Herodian (late second, first half third century): Greek historian, author of a History of the Roman Empire since the Death of Marcus Aurelius in which he describes the reign of Commodus (180-192), the Year of the Five Emperors (193), the age of the Severan dynasty (211-235), and the Year of the Six Emperors (238).
The translation was made by Edward C. Echols (Herodian of Antioch's History of the Roman Empire, 1961 Berkeley and Los Angeles) and was put online for the first time by Roger Pearse (Tertullian.Org). The version offered on these pages is hyperlinked and contains notes by Jona Lendering.
Severus and Albinus
[3.5.1]  After settling Eastern affairs in what he thought was the most advantageous way,note[Syria was divided into two provinces, Coele Syria and Phoenicia. Herodian ignores Severus' first attack on Parthia, which took place in 194/195 and resulted in the occupation of Edessa and Nisibis. Our historian also ignores that Severus' son Caracalla was made caesar, which explains why Severus and Albinus started to quarrel.] Severus wished to take the field immediately against the Hatrenian king and invade Parthia also, charging both of these kings with friendship for Niger. He put off these projects until later, however, wishing to seize the Roman empire first and make it secure for himself and his sons.
[3.5.2] Even though Niger had been eliminated, Severus considered Albinus still a menace. He now heard that this man, delighted with the title of caesar, was acting more and more like an emperor; he was informed also that a great many men, particularly the most distinguished senators, were writing public and private letters to the caesar, trying to persuade him to come to Rome while Severus was absent and occupied elsewhere. The fact is that the aristocracy much preferred Albinus as emperor because he belonged to a noble family and was reputed to have a mild nature.
[3.5.3] When he learned of these developments, Severus declined to initiate open hostility against Albinus and start a war with him since he lacked a reasonable excuse for such action. He thought it best to try to eliminate his caesar by tricking him without warning.
[3.5.4] He therefore sent his most trusted imperial messengers to Britain with secret orders to hand Albinus the dispatches openly if they were admitted to his presence.
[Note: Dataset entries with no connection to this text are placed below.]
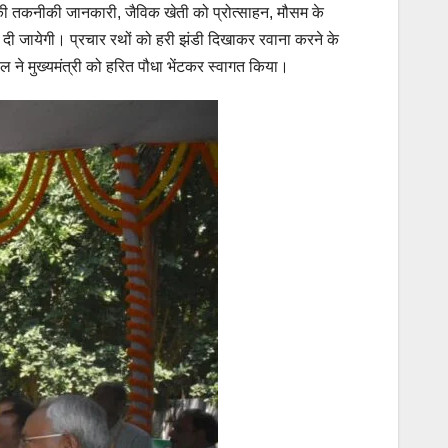
ं की तकनीकी जानकारी, जैविक खेती को प्रोत्साहन, मौसम के
 दी जायेगी। प्रचार रथों को हरी झंडी दिखाकर रवाना करने के
ल ने मुख्यमंत्री को हरित पौधा भेंटकर स्वागत किया।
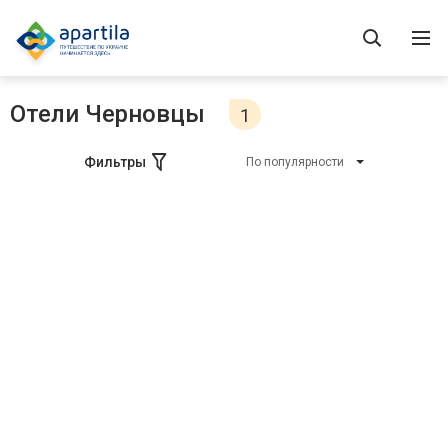
Отели Черновцы
1
Фильтры
По популярности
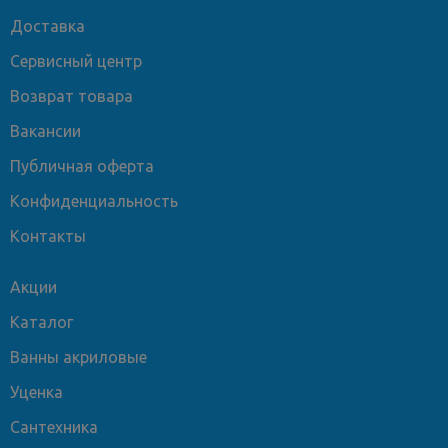
Доставка
Сервисный центр
Возврат товара
Вакансии
Публичная оферта
Конфиденциальность
Контакты
Акции
Каталог
Ванны акриловые
Уценка
Сантехника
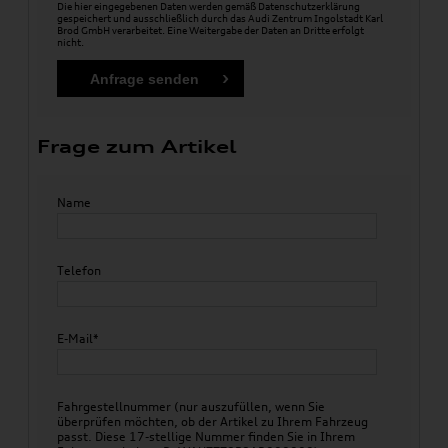
Die hier eingegebenen Daten werden gemäß
Datenschutzerklärung
gespeichert und ausschließlich durch das Audi Zentrum Ingolstadt Karl
Brod GmbH verarbeitet. Eine Weitergabe der Daten an Dritte erfolgt
nicht.
Frage zum Artikel
Name
Telefon
E-Mail*
Fahrgestellnummer (nur auszufüllen, wenn Sie
überprüfen möchten, ob der Artikel zu Ihrem Fahrzeug
passt. Diese 17-stellige Nummer finden Sie in Ihrem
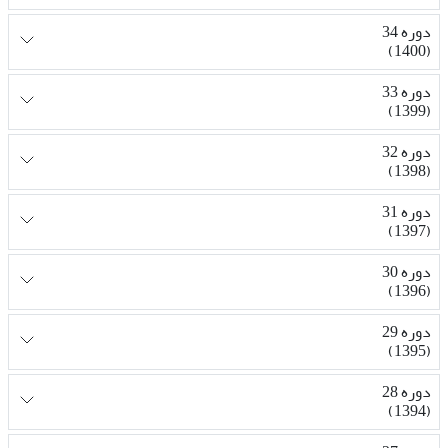
دوره 34
(1400)
دوره 33
(1399)
دوره 32
(1398)
دوره 31
(1397)
دوره 30
(1396)
دوره 29
(1395)
دوره 28
(1394)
They were then to ask him to meet them privately to receive secret instructions; when Albinus agreed to this and his bodyguards were not present, the messengers were to attack him without warning and cut him down.
[3.5.5] Severus provided them with deadly poisons so that, if the opportunity presented itself, they might persuade one of his cooks or cup bearers to administer a dose in secret.
[3.5.6] Albinus' advisers, however, were suspicious of the emperor's messengers, and warned him to be on his guard against this cunning schemer. Severus' actions against Niger's governors had seriously damaged his reputation; after forcing them through their children to betray Niger, as has been related above, and after making good use of their assistance, he put them to death with their children after he had got from them everything he wanted. His actions on this occasion clearly revealed Severus' despicable character.
[3.5.7] The efforts of Severus now led Albinus to increase the size of his bodyguard. None of the emperor's men was admitted into the caesar's presence until he had first been stripped and searched for concealed weapons.
[3.5.8] Now when the messengers from Severus arrived, they handed over the dispatches to Albinus openly and asked him to retire with them to receive secret orders. But Albinus, suspicious, had the men seized, and, putting them to torture privately, discovered the entire plot; after killing the messengers, he prepared to resist his revealed enemy.